NEW YORK — A former journalist fired for fabricating details in stories made at least eight of the scores of threats against Jewish institutions nationwide, including a bomb threat to the Anti-Defamation League, as part of a bizarre campaign to harass and frame his ex-girlfriend, federal officials said Friday.
Juan Thompson was arrested in St. Louis and appeared there in federal court Friday on a cyberstalking charge. He politely answered questions and told the judge he had enough money to hire a lawyer.
A crowd of supporters who attended said Thompson had no criminal record. His lawyer didn't comment.
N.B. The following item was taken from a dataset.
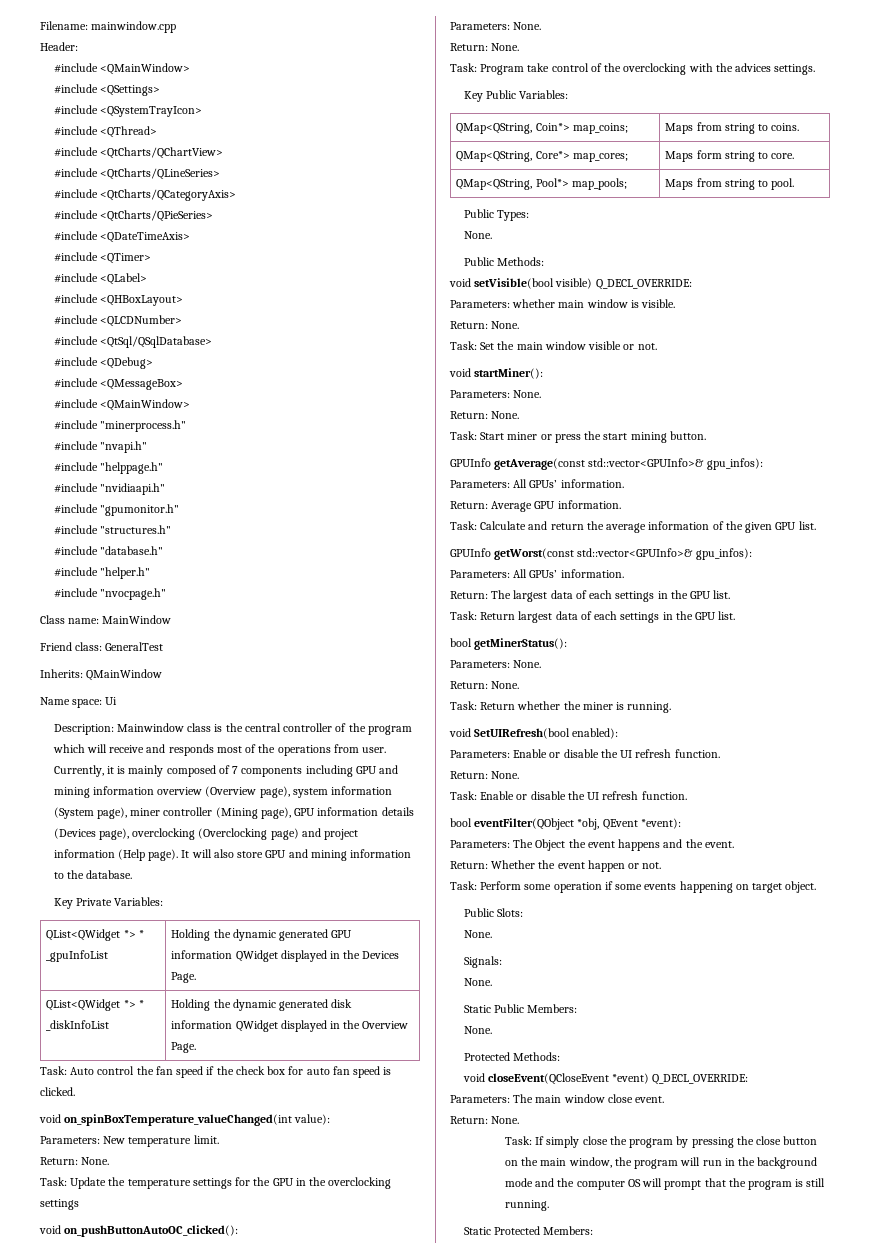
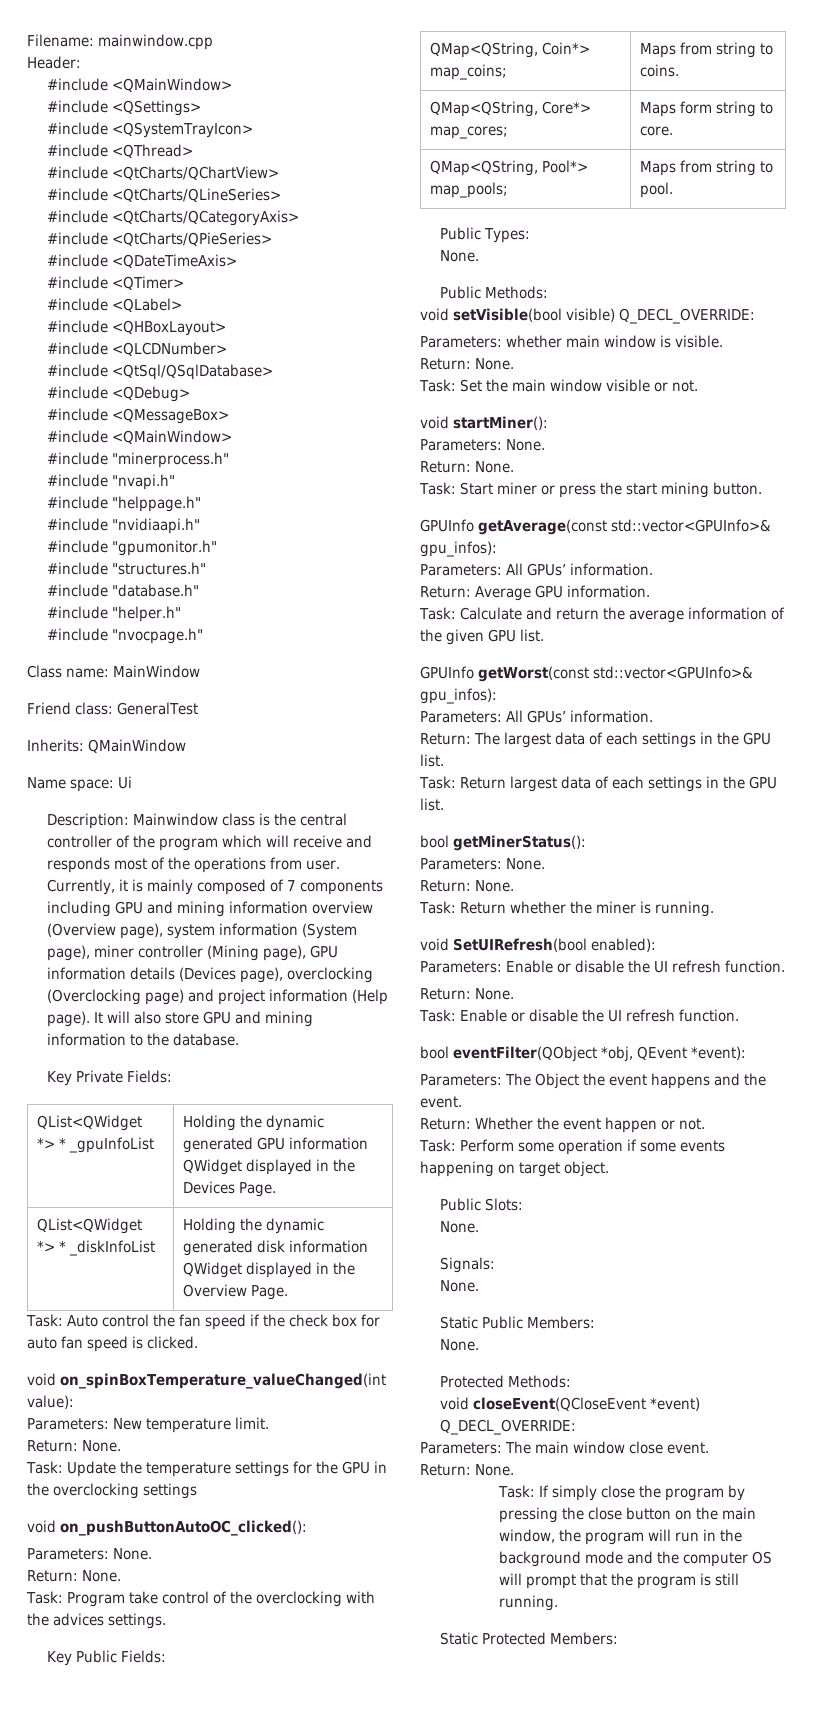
[114,897,164,906] Variables: -> [126,1070,172,1083] Fields:
[519,90,569,99] Variables: -> [120,1650,166,1663] Fields:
Federal officials have been investigating 122 bomb threats called in to Jewish organizations in three dozen states since Jan. 9 and a rash of vandalism at Jewish cemeteries.
Thompson started making threats Jan. 28, a criminal complaint said, with an email to the Jewish History Museum in New York written from an account that made it appear as if it were being sent by an ex-girlfriend.
"Juan Thompson put 2 bombs in the History Museum set to go off Sunday," it said.
He followed that up with similar messages to a Jewish school in Farmington Hills, Michigan, and to a school and community center in Manhattan, authorities said.
In another round of emails and phone calls, he gave the woman's name, rather than his own, the court complaint said. The Council on American-Islamic Relations received an anonymous email saying the woman put a bomb in a Dallas Jewish center.